Take the Chilean architect Alejandro Aravena, who, when faced with the challenge of designing ultra-low-budget accommodation for the poor, decided to build only half a house. The infrastructure and frame are there but it is up to the inhabitants to expand the building as their family grows. The result is an attractively ad hoc streetscape of colourful DIY architecture that points to one possible future and intriguingly avoids the pitfalls of the giant modernist housing schemes, criticised for imposing an alien pattern of living and disengaging the inhabitants.
Most interesting of all are the Colombian stories from Bogotá and Medellín. McGuirk introduces us to Antanas Mockus, the brilliant philosopher-clown who, as mayor of Bogotá, used to dress up as the caped superhero “Super Citizen”. Mockus made his name with a series of headline-catching stunts including replacing traffic cops with mime artists and distributing red cards to drivers so they could admonish each other for violations, soccer-style (Bogotá’s traffic fatalities dropped by more than 50 per cent). Without big investment in urban infrastructure, Mockus transformed citizens’ attitude to the city and their engagement with it, giving them back a sense of control.

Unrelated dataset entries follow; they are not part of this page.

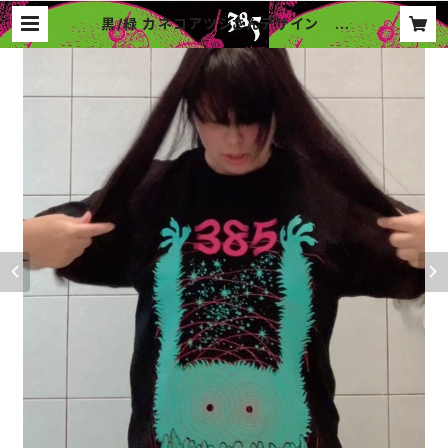
黒/緑 カネコアツシさんデザイン ３
８５Tシャツ&ステッカー 黒/緑 送
料込み | 385music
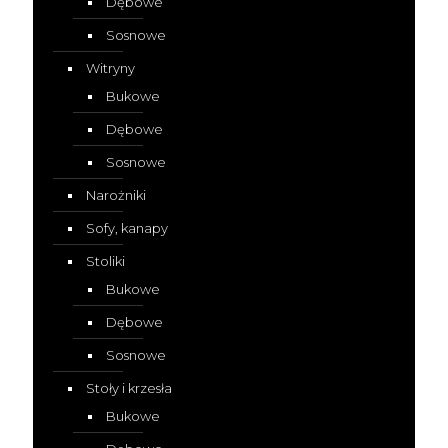
Dębowe
Sosnowe
Witryny
Bukowe
Dębowe
Sosnowe
Narożniki
Sofy, kanapy
Stoliki
Bukowe
Dębowe
Sosnowe
Stoły i krzesła
Bukowe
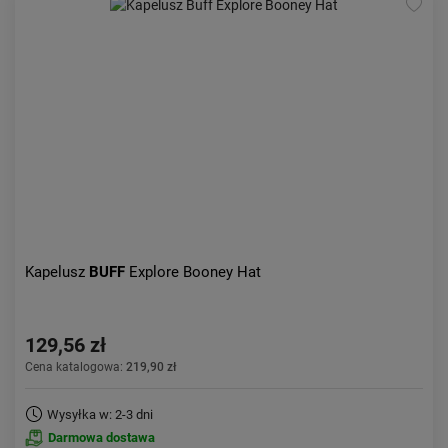
Kapelusz
BUFF
Explore Booney Hat
129,56 zł
Cena katalogowa:
219,90 zł
Wysyłka w: 2-3 dni
Darmowa dostawa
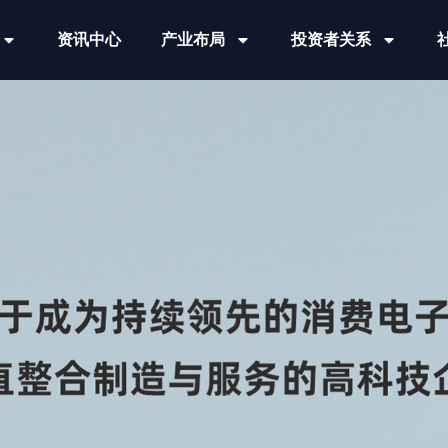
资讯中心
产业布局
投资者关系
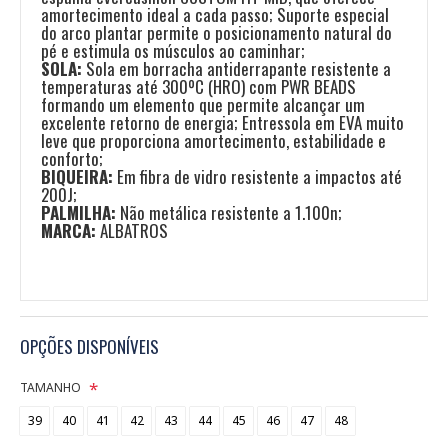
amortecimento ideal a cada passo; Suporte especial
do arco plantar permite o posicionamento natural do
pé e estimula os músculos ao caminhar;
SOLA:
Sola em borracha antiderrapante resistente a
temperaturas até 300ºC (HRO) com PWR BEADS
formando um elemento que permite alcançar um
excelente retorno de energia; Entressola em EVA muito
leve que proporciona amortecimento, estabilidade e
conforto;
BIQUEIRA:
Em fibra de vidro resistente a impactos até
200J;
PALMILHA:
Não metálica resistente a 1.100n;
MARCA:
ALBATROS
OPÇÕES DISPONÍVEIS
TAMANHO
39
40
41
42
43
44
45
46
47
48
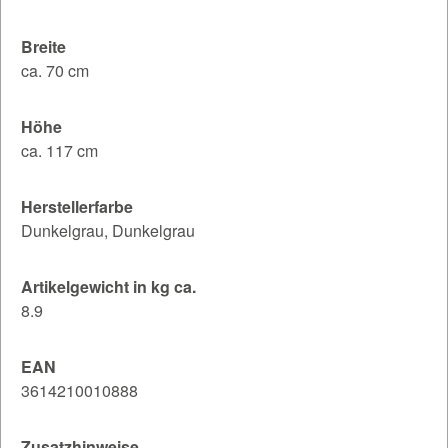
Breite
ca. 70 cm
Höhe
ca. 117 cm
Herstellerfarbe
Dunkelgrau, Dunkelgrau
Artikelgewicht in kg ca.
8.9
EAN
3614210010888
Zusatzhinweise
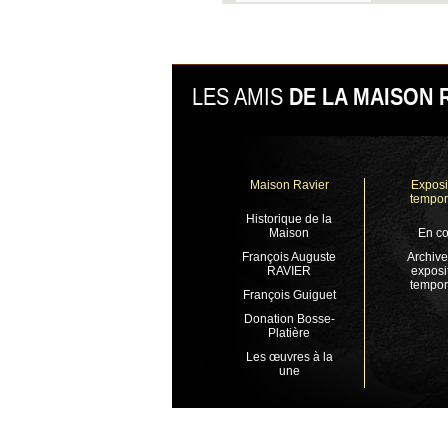
LES AMIS
DE LA MAISON 
Maison Ravier
Exposi
tempor
Historique de la
Maison
En co
François Auguste
Archive
RAVIER
exposi
tempor
François Guiguet
Donation Bosse-
Platière
Les œuvres à la
une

Mockus’s legacy is contested, as many of his stunts have failed to bear long-term fruit. More transformative are the changes in Medellín. The murder capital of the world in the early 1990s, Colombia’s second city has gone through an astonishing turnround and, apart from radically reduced crime, the most visible manifestation of this is a kind of architectural renaissance. The surgical interventions into the informal settlements that crawl up the hillsides surrounding the city have attracted international acclaim.
If the solution to slums was once to demolish them and build huge housing estates, Medellín instead recognised the value inherent in the existing social structures. Instead of driving roads through the settlements, the city authorities built a cable car and escalators, brilliantly adapting machines associated with skiing or shopping to transport people up the steep hillsides, and drastically cutting commuting times.
Then we are taken to the Torre David in Caracas, the carcass of an unfinished skyscraper now appropriated by squatters who have built an extraordinary co-operative society inside. Finally there is Teddy Cruz, an architect working on the margins of San Diego and Tijuana on the US-Mexico border, each dependent on the other for labour or employment yet so radically different. How, Cruz asks, can cities adapt and share in the proceeds of the wealth they create between them?
These innovations might seem marginal but the global explosion in urban populations will be accommodated largely in informal settlements. So far, no city has managed to solve the problems associated with them through new housing – the scale becomes overwhelming. So the answer must be to accept their existence and look for ways of improving conditions. None of the ideas outlined in Radical Cities solve all the problems but together they present an intriguing picture of an activist urbanism and architecture that has made a real difference.
Perhaps the question is not only how the slums can be improved but how the established global cities, with their massive immigration, rising inequality, retreating states and moribund architecture, might be able to learn from the radical solutions emerging from the margins.